Potassium channels in human umbilical artery cells

Abstract

To identify K+ channels of smooth muscle of human umbilical artery using the patch-clamp technique and to study their effect on resting tone of umbilical artery rings. Whole-cell and single-channel patch-clamp recordings in enzymatically isolated smooth muscle cells were made. Measurements of developed isometric force were performed on intact tissue. Delayed rectifier K+ channels (KDR) and large-conductance Ca2+-activated K+ channels (BKCa) contribute to the whole-cell voltage-and time-dependent outward K+ current, as it was specifically inhibited by 5 mM 4-aminopyridine (4-AP; KDR blocker) (92 ± 4% at 0 mV, n = 7), by 1 mM tetraethylammonium (TEA; BKCa blocker) (71 ± 4% at +60 mV, n = 4), and by 200 nM iberiotoxin (BKCa blocker) (64 ± 7% at +60 mV, n = 4). In outside-out patches, BKCa channels had ā single-channel conductance of 132 ± 4 pS (n = 24) in asymmetric K+ conditions and 216 ± 4 pS (n = 4) in a symmetric K+ gradient. The activity of the BKCa channels was significantly augmented by 1 μM Ca2+ in the inside-out configuration. 4-AP had no effect on resting tone of intact arterial rings.

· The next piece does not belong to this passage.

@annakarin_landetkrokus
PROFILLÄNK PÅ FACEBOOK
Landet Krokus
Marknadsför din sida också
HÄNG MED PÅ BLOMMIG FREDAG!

TEA produced contraction of arterial rings whereas phloretin, an activator of BKCa, relaxed them, which means that BKCa channels are functional in intact tissue and are involved in the maintenance of resting tone in this human vessel. The identities of K+ channels in the human umbilical artery were shown using the patch-clamp technique, and the physiologic effect of K+ channels on resting tone was documented.